Silica deposition in heat exchangers reduces the air intake from the surroundings.

Increased in CO emissions observed in flow-through hot water heater with time.

Reduced thermal input and output observed in high-efficiency boilers.

Silica deposition on ionization safety probe with time results in appliance failure.


The effects of silica deposition resulting from the combustion of siloxane-containing biomethane on the performance of seven domestic appliances have been studied. The results show that silica deposition increases the flow resistance across the heat exchangers, which consequently reduces the air intake from the surroundings. For the flow-through hot water heater studied, the reduction in air intake in the appliance results in a substantial increase in the CO emission with time, ultimately resulting in a safety risk for the end user. For the fully premixed boilers examined, the increased flow resistance reduces the thermal input, and thus the thermal output, of the appliance.
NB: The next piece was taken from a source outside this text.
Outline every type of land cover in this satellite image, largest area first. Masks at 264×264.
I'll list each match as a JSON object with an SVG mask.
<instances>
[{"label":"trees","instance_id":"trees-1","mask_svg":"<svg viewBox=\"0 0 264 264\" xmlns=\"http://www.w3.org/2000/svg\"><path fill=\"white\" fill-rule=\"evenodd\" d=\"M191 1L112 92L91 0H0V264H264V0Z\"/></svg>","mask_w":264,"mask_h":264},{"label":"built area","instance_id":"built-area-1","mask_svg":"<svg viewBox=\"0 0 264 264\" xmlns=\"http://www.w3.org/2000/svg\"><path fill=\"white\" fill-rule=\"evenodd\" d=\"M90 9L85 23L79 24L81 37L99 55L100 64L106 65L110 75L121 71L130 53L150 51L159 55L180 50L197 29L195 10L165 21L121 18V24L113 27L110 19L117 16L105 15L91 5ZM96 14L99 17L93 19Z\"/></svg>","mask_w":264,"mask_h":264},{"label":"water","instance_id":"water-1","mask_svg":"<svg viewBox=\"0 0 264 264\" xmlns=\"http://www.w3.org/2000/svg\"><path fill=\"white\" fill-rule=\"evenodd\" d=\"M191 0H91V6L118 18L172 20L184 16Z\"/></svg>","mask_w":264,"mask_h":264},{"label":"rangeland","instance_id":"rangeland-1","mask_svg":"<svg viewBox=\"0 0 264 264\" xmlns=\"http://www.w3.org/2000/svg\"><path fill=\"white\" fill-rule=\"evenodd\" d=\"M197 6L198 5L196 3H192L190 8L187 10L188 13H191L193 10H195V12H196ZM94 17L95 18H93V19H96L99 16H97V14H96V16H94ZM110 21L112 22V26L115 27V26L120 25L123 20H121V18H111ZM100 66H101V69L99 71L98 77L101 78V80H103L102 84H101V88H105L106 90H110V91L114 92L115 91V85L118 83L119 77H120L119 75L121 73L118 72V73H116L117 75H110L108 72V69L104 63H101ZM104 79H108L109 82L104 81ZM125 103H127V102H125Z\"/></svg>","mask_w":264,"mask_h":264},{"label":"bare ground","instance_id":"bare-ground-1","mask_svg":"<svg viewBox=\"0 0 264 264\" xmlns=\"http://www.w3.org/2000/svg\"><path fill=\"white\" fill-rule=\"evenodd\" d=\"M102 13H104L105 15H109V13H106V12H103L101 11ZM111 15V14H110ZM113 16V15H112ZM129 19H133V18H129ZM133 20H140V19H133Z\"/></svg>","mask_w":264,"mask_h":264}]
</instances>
The extent of the reduction in thermal input is seen to depend strongly upon the concentration silicon in the fuel, and the configuration and material of the heat exchanger. For the boilers studied, the ion current measured by the flame safety device decreases with time because silica deposits on the probe used to measure the current in the flame; this ultimately results in boiler failure. Based on the results, extrapolation methods are proposed that can be used to assess the impact of low silicon concentrations in biomethane on appliance performance and safety with time.